The obvious purpose of this is to help us locate the problem. For example, the load of MySQL will suddenly jump at a fixed time node, or a request for a few pages will produce a relatively obvious delay, or even affect the subsequent requests.
There are various means of observation, ali Cloud has a powerful RDS console, can also build a set of monitoring platform, the most is to temporarily run a shell script, collect MySQL running status. The most famous show status command lists at least 200 indicators, so there are trade-offs. Some of the most popular metrics are the current connection count and maximum connection count, the number of threads currently running, the number of slow queries, and so on.
Second, the analysis
Further analysis of the observation results will form different solutions.
It is possible that the cache fails at a certain time node, resulting in a surge of MySQL load. You can try to spread the cache fails at a certain time node evenly over 24 hours a day, or refresh the cache at a time when there is less traffic.
There may be a potential problem with the SQL statement, and in some cases there may be a performance problem. You can use show Full ProcessList to locate the library, or you can turn on slow queries to directly locate the problem SQL statement and use Explain to analyze the statement execution plan. Adding an index may solve the problem, or join too many tables and need to split the query, or the size of a single table may be too large and need to split the table.
May be the machine itself performance problems, the so-called “clever housewife without rice”, this time to consider expansion.
Third, solve
Most of the solutions have been mentioned in the analysis phase, and the final conclusion is:
1, the introduction of caching, of course, this is a double-edged sword, to use the appropriate, or need a certain skill. On the one hand, the MySQL internal cache mechanism provides a variety of cache parameters, such as the cache of the query result set, the cache of the result set sorting, can be adjusted according to the actual situation. On the other hand is the cache outside MySQL, such as Redis+MySQL architecture, open Hibernate (Mybatis) cache function. Caching was introduced to ease MySQL’s query burden, but it must be balanced between performance stability and data timeliness.
2. SQL statements have performance issues. This happens from time to time, usually without a complete benchmark test before going live, rather than a simple functional test. When the amount of data accumulated to a certain extent, SQL performance problems burst out in a concentrated manner. So, after writing SQL, get in the habit of explaining to nip potential performance problems in the bud. Of course, we also want to avoid “over-optimization”, we want to anticipate whether a table will be read many times or updated many times, whether the data volume will explode or grow very slowly. When to use an IN query, when to use an EXISTS predicate, whether to simplify some of the table data before joining, and whether to create an index correctly.

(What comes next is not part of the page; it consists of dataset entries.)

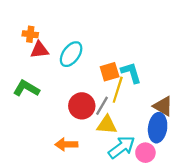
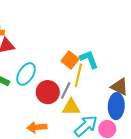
cyan ellipse: (71, 54) -> (26, 74), moved
orange square: (110, 72) -> (70, 60), turned -30

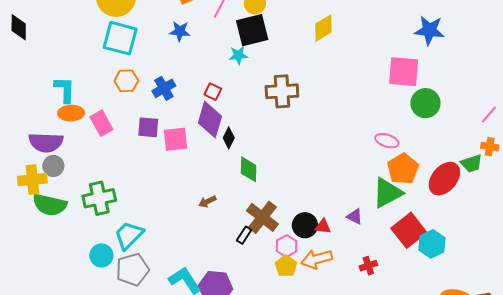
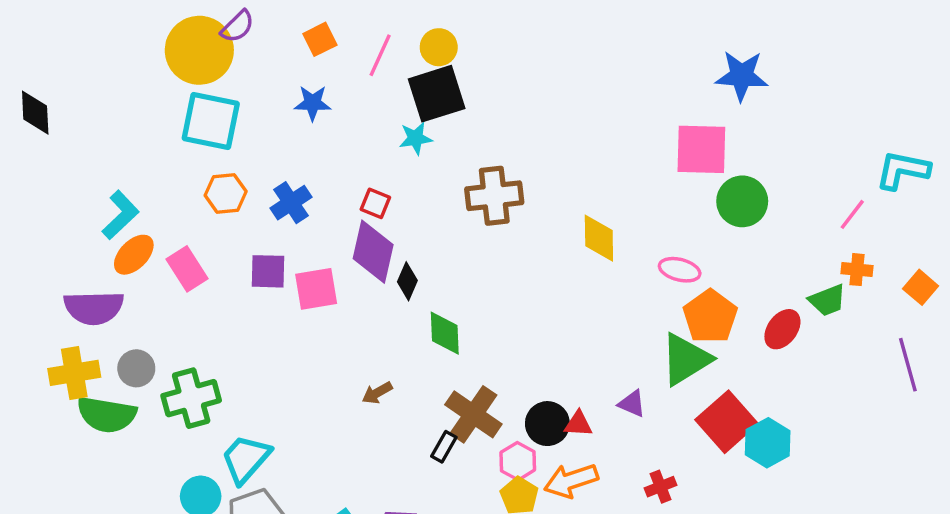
yellow diamond: (323, 28) -> (599, 238), moved, turned -56
cyan L-shape: (65, 90) -> (120, 215), turned 48
orange ellipse: (71, 113) -> (134, 255), turned -40
gray circle: (53, 166) -> (136, 368), moved
red ellipse: (444, 179) -> (782, 329), size x0.7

3. If necessary, the machine can be expanded. Of course, the overall architecture of the system can also be optimized to build MySQL cluster, which can greatly improve reliability and availability.

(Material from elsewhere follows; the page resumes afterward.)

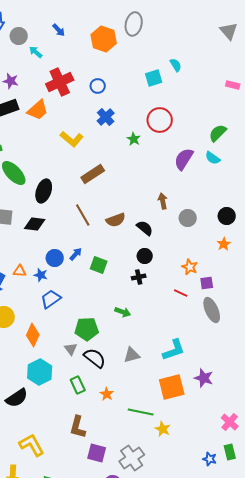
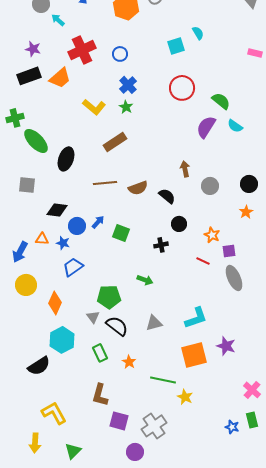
green semicircle: (218, 133) -> (221, 101), moved, turned 84
green star: (134, 139) -> (126, 107), moved
brown line: (83, 215) -> (105, 183), turned -65
black diamond: (35, 224) -> (57, 210), moved
black circle: (145, 256) -> (179, 224), moved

4. Supplement: SQL paradigm
1NF
Each component must be an indivisible data item.
Features:
- There is a primary key and the primary key cannot be empty.
- Fields cannot be divided again.
2NF
On the basis of normal form one, and every non-main attribute complete function depends on the code.
Features:
- Satisfy the first paradigm.
- Each non-primary attribute in the table must be completely dependent on the table code.
- Second normal form violations occur only when the main code in a table consists of two or more attributes.
3NF
On the basis of satisfying the second normal form, each non-primary attribute is neither partially dependent on code nor transitively dependent on code.
Features:
- Satisfy the second normal form.
- Non-primary attributes cannot be passed depending on the code.
** BCNF**
On the basis of satisfying the third normal form, one part of the primary key is not allowed to be determined by another part or other parts.
Features:
- Satisfy the third normal form.
- All non-primary attributes are fully functional dependent on each code.
- All primary attributes are fully function dependent on each code that does not contain them.
- No attribute is completely functional depending on any set of attributes of the fly code.
The above is the framework of MySQL optimization thinking.